Sharp and crisp it fell on Alan's ears. He sat for a moment stunned, the
half-rolled cigarette still between his fingers. The driver drew up his
four horses with a jerk and brought them to a huddled halt.
"Hands up!" came again the stinging imperative.
Now, for the first time, it reached Alan's consciousness that the stage
was actually being held up. He saw the sun shining on the barrel of a
rifle and through the bushes the masked face of a hidden cowpuncher. His
first swift instinct was to give battle, and he reached for the shotgun
between his knees. Simultaneously the driver's foot gave it a push and
sent the weapon clattering to the ground. José at least knew better than
to let him draw the road agent's fire while he sat within a foot of the
driver. His hands went into the air, and after his Alan's and those of the
two passengers.
"Throw down that box."
Alan lowered his hands and did as directed.
"Now reach for the stars again."
McKinstra's arms went skyward. Without his weapon, he was helpless to do
otherwise. The young man had an odd sense of unreality about the affair, a
feeling that it was not in earnest. The timbre of the fresh young voice
that came from the bushes struck a chord in his memory, though for the
life of him he could not place its owner.
"Drive on, José.

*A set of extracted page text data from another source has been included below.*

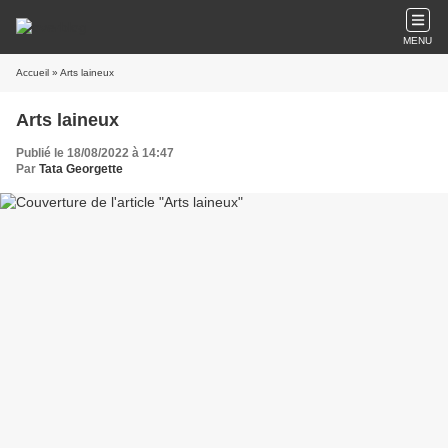
MENU
Accueil
» Arts laineux
Arts laineux
Publié le 18/08/2022 à 14:47
Par
Tata Georgette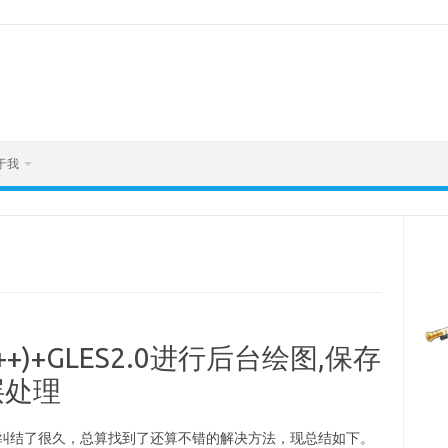
于我
C++)+GLES2.0进行后台绘图,保存
a层处理
纠结了很久，总算找到了还算不错的解决方法，现总结如下。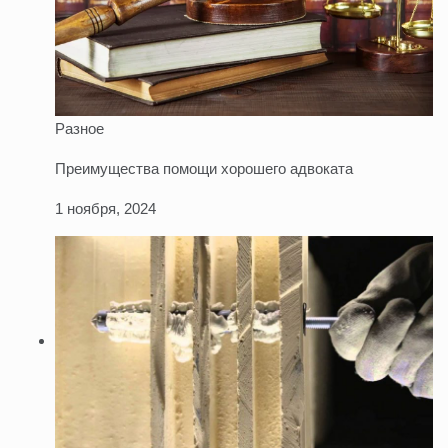
Разное
Преимущества помощи хорошего адвоката
1 ноября, 2024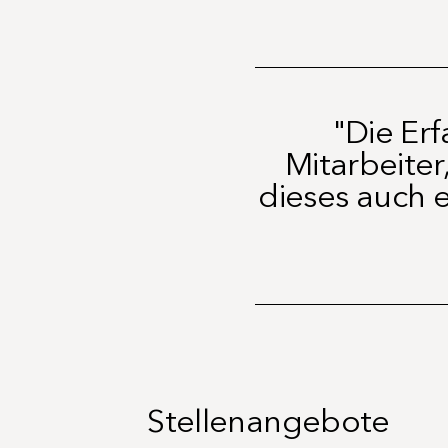
"Die Er
Mitarbeite
dieses auch e
Stellenangebote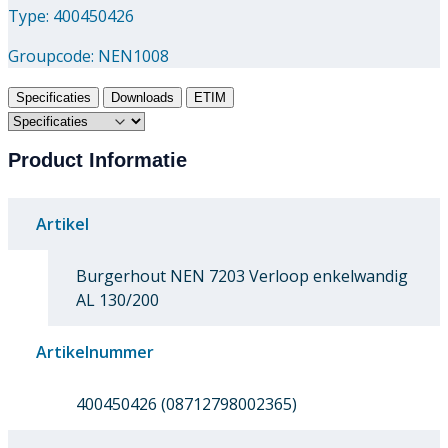
Type: 400450426
Groupcode:
NEN1008
Specificaties
Downloads
ETIM
Product Informatie
Artikel
Burgerhout NEN 7203 Verloop enkelwandig
AL 130/200
Artikelnummer
400450426 (08712798002365)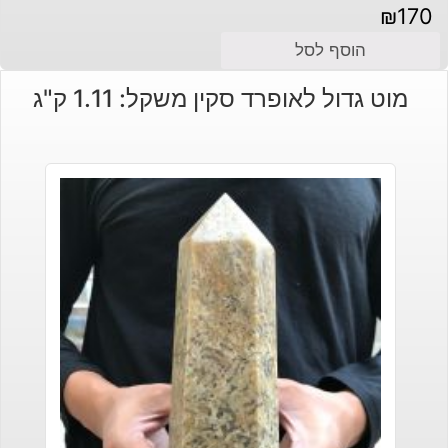
₪
170
הוסף לסל
מוט גדול לאופרד סקין משקל: 1.11 ק"ג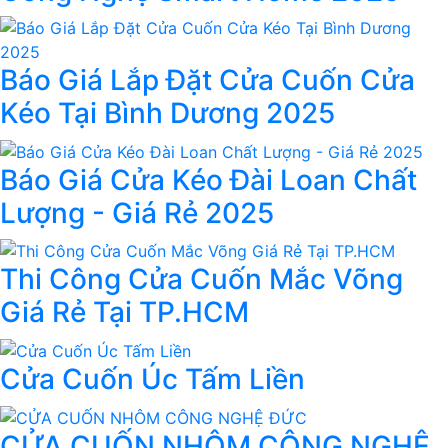
Báo Giá Lắp Đặt Cửa Cuốn Cửa
Kéo Tại Bình Dương 2025
Báo Giá Cửa Kéo Đài Loan Chất
Lượng - Giá Rẻ 2025
Thi Công Cửa Cuốn Mắc Võng
Giá Rẻ Tại TP.HCM
Cửa Cuốn Úc Tấm Liền
CỬA CUỐN NHÔM CÔNG NGHỆ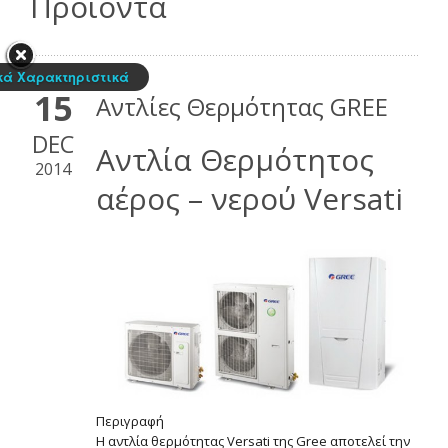
Προϊόντα
κά Χαρακτηριστικά
15
Αντλίες Θερμότητας GREE
DEC
Αντλία Θερμότητος
2014
αέρος – νερού Versati
Περιγραφή
Η αντλία θερµότητας Versati της Gree αποτελεί την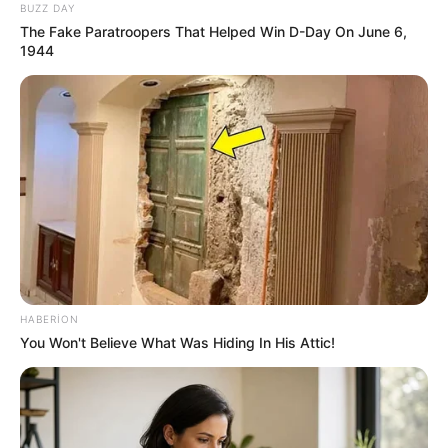
BUZZ DAY
19:59 / 05 Avqust 2026
The Fake Paratroopers That Helped Win D-Day On June 6,
ŞOU-BİZNES
1944
"Paltarımı nə hədiyyə edirəm, nə də
satıram" — Aygün Kazımova ilə müsahibə
85
0
0
HABERION
You Won't Believe What Was Hiding In His Attic!
19:49 / 05 Avqust 2026
KRİMİNAL
Mingəçevirdə kanalda batan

Burn the wind and keep a-rollin' south."
The Mexican's whip coiled over the head of the leaders and the broncos
sprang forward with a jump. It was the summit of a long hill, on the edge
of which wound the road. Until the stage reached the foot of it there
would be no opportunity to turn back. Round a bend of the road it swung at
a gallop, and the instant it disappeared Melissy leaped from the bushes,
lifted the heavy box, and carried it to the edge of the ditch. She flew
down the sandy bottom to the place where the rig stood, drove swiftly
back again, and, though it took the last ounce of strength in her, managed
to tumble the box into the trap.
Back to the road she went, and from the place where the box had fallen
made long strides back to the bushes where she had been standing at the
moment of the hold-up. These tracks she purposely made deep and large,
returning in her first ones to the same point, but from the marks where
the falling treasure box had struck into the road she carefully
obliterated with her hand the foot-marks leading to the irrigation ditch,
sifting the sand in carefully so as to leave no impression. This took
scarcely a minute. She was soon back in her runabout, driving homeward
fast as whip and voice could urge the horse.